Los pasos volvieron a empezar a moverse hacia la habitación en la que se encontraba. Se hicieron más fuertes a medida que los intrusos se acercaban.

Anna comenzó a arrastrarse hacia atrás sobre sus manos y sus rodillas mientras el miedo se apoderaba de su cuerpo. Su necesidad de esconderse era abrumadora, hasta el punto de temblar incontroladamente y agitar su respiración.

No podía volver a su dormitorio sin pasar por delante de los intrusos.

Su cabeza se movió de un lado a otro mientras analizaba frenéticamente con la mirada cada rincón de la habitación. Antes de que pudiera actuar, los pasos se detuvieron frente a la puerta.

El cuerpo de Anna se estremeció de terror. Nadie la protegería ahora. La pistola de su padre estaba en el salón, los cuchillos estaban en la cocina, y ella no tenía nada.

Una figura vestida de negro entró en la puerta. Una mujer. Su largo pelo negro como el carbón y sus rasgos eran muy parecidos a los de la madre de Anna.

Un gruñido salió de los labios de Anna cuando la mujer hizo un movimiento para acercarse a ella. La mujer dejó caer el arma al suelo y gimió mientras miraba a sus padres más allá de Anna.

Los padres de Anna le habían dicho que nunca le gruñera a nadie, pero el ruido le salió de lo más profundo de su pecho y no pudo evitarlo.

La mujer se acercó lentamente a ella, con las manos levantadas como si se rindiera. La siguieron más figuras oscuras.

Las cortinas estaban abiertas en el dormitorio, pero el sol aún no había atravesado del todo los árboles que daban sombra a la casa de campo, por lo que Anna no podía distinguir los detalles faciales de las personas que estaban detrás de la mujer.

El último en entrar en la sala, un hombre, echó una mirada a Anna, luego a sus padres, que yacían inmóviles detrás de ella, y echó la cabeza hacia atrás, soltando un rugido descomunal.

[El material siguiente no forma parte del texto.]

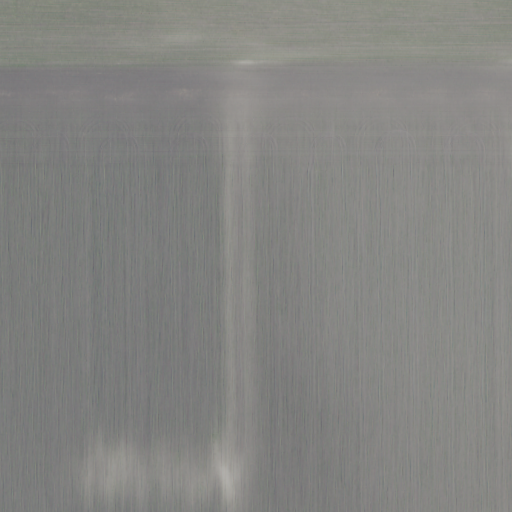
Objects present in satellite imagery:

El terror sacudió el cuerpo de Anna y el impulso de huir se apoderó de ella. Se lanzó de la cama, corriendo hacia la ventana.

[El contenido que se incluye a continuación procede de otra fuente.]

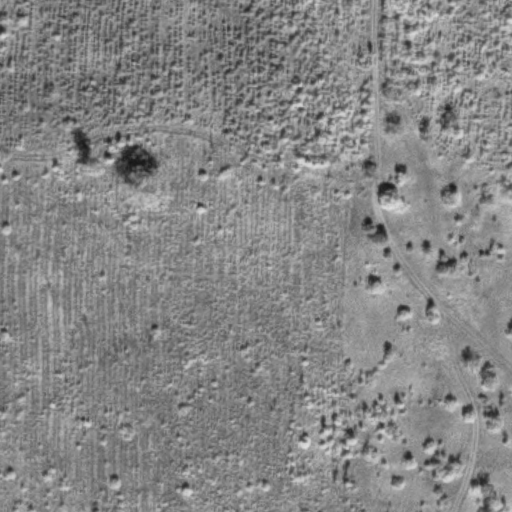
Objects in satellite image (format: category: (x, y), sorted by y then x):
road: (376, 211)
road: (466, 405)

No estaba abierta, pero tal vez si utilizaba su fuerza extra podría romper el cristal y escapar. A partir de ahí, el problema era que aún no tenía ni idea de a dónde ir.

Unas manos rodearon su pequeña cintura y la levantaron del suelo antes de que pudiera acercarse a su vía de escape. Anna gruñó y arañó las fuertes manos que la sujetaban.

Esas manos la hicieron girar. Rápidamente, se dio cuenta de que el hombre que la sujetaba era el que había rugido, lo que sólo la hizo gemir y forcejear más. Él gruñó profundamente en respuesta.

Anna se detuvo cuando una sensación de familiaridad la invadió. Miró fijamente los ojos entrecerrados y llenos de dolor de aquel hombre. Conocía esos ojos. Conocía su olor. Olía igual que...

—¿Papá? —preguntó ella. Los ojos del hombre se ablandaron y luego se volvieron vidriosos.

—No —respondió suavemente, sacudiendo ligeramente la cabeza—. Soy el papá de tu papá. ¿Lo entiendes?

—¿Abuelo? —Ella conocía su cara. Su padre le había mostrado fotos de este hombre, le había contado historias sobre él.

—Hueles como mi papá. —Ella moqueó; sus ojos se nublaron cuando las lágrimas se desbordaron, corriendo por sus mejillas—. ¿Quieres despertarlo a él y a mamá, por favor?

La acercó a él y la acunó en el calor de su pecho. —Lo siento, cariño. —Habló mientras le acariciaba la espalda—. Se han ido.